◆ What the task asks: Reproduce the text of every entry below line for line, keeping each character and line break unchanged.

◆ Working data:

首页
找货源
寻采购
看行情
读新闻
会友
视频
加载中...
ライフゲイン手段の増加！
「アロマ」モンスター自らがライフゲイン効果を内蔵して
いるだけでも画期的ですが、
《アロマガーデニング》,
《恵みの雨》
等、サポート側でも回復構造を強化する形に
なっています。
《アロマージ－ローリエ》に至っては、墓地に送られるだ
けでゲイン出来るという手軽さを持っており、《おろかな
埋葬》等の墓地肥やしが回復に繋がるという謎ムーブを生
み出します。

◆ Result below:
首页
找货源
寻采购
看行情
读新闻
会友
视频
加载中...
ライフゲイン手段の増加！
「アロマ」モンスター自らがライフゲイン効果を内蔵して
いるだけでも画期的ですが、
《アロマガーデニング》,
《恵みの雨》
等、サポート側でも回復構造を強化する形に
なっています。
《アロマージ－ローリエ》に至っては、墓地に送られるだ
けでゲイン出来るという手軽さを持っており、《おろかな
埋葬》等の墓地肥やしが回復に繋がるという謎ムーブを生
み出します。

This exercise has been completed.